1. A compression-release engine brake for opening an exhaust valve at the end of a compression stroke of an engine, comprising:

an exhaust rocker arm configured to rotate about a rocker shaft by rotation of an exhaust cam configured to selectively contact a roller mounted at a first end of the exhaust rocker arm;

a valve bridge provided on a second end of the exhaust rocker arm and connected to a pair of exhaust valves, the valve bridge being configured to include a pair of rotation prevention members protruding outward;

a carrier assembly disposed between the exhaust rocker arm and the valve bridge, and including a housing configured to form a first space into which engine brake oil flows through an inlet port and a second space from which engine brake oil is discharged through an outlet port;

a reset valve partially inserted into the second space of the housing; and

a reset guide assembly mounted at an upper portion of the cylinder head and configured to selectively push the reset valve into the interior of the housing to discharge engine brake oil.

2. The compression-release engine brake as defined in claim 1, wherein a pair of said rotation preventing members of said valve bridge protrude outward from a central portion of said valve bridge and extend to contact a portion corresponding to said second space of said carrier assembly.

3. The compression-release engine brake as defined in claim 1, wherein said carrier assembly further comprises: a brake piston configured to move up and down by engine brake oil introduced into the first space, and configured to contact an upper surface of the valve bridge.

4. The compression-release engine brake as defined in claim 3, wherein,

an upper protrusion and a lower protrusion are formed on each outer surface of the brake piston,

the stopper is inserted through one side of the housing, and

an end of the stopper is disposed between the upper projection and the lower projection.

5. The compression-release engine brake as defined in claim 4, wherein,

the stopper further includes a head portion and a body portion, and

the body portion is inserted through the housing, and an end of the stopper protrudes into the first space by a predetermined length to be positioned between the upper protruding portion and the lower protruding portion.

6. The compression-release engine brake as defined in claim 3, further comprising a check valve disposed in said first space and configured to open and close said inlet.

7. The compression-release engine brake as defined in claim 6, further comprising a check spring disposed at an upper portion of said brake piston and configured to elastically support said check valve.

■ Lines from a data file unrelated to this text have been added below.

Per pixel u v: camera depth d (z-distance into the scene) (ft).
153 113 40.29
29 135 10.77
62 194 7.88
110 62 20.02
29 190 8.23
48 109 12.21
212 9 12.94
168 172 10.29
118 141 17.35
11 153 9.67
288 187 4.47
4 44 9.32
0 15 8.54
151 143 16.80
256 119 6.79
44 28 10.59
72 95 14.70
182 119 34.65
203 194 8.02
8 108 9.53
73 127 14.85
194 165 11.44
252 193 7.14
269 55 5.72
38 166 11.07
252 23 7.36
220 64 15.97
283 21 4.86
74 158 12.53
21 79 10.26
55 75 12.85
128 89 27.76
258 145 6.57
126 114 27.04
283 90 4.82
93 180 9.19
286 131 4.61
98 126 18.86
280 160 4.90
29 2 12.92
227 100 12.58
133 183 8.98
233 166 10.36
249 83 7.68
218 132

8. The compression-release engine brake as defined in claim 7, wherein an upper end of an oil through groove is caught on an inclined surface formed in said second space for preventing said reset valve from being deviated downward.

9. The compression-release engine brake as defined in claim 3, wherein,

the reset valve has a flow path groove recessed from an upper outer periphery of the reset valve, and

the return spring is configured to elastically support the return valve.

10. The compression-release engine brake as defined in claim 9, wherein said reset valve is configured to open said outlet when said reset valve contacts a guide rod.

11. The compression-release engine brake as defined in claim 1, wherein said housing further comprises a circular mounting groove protruding upward from an upper center of said housing, on which an adjustment screw is mounted.

12. The compression-release engine brake as defined in claim 1, wherein,

a through hole is formed on a side surface of the housing on which the rotation preventing member contacts the housing, and

a part of the engine brake oil is discharged through the through hole.

13. The compression-release engine brake as defined in claim 1, wherein said reset guide assembly further comprises:

a guide plate in which a pair of the exhaust valves are fitted and placed on an upper portion of the cylinder head;

a connection bracket formed on the guide plate; and

a guide rod mounted on the connection bracket and configured to selectively push the reset valve.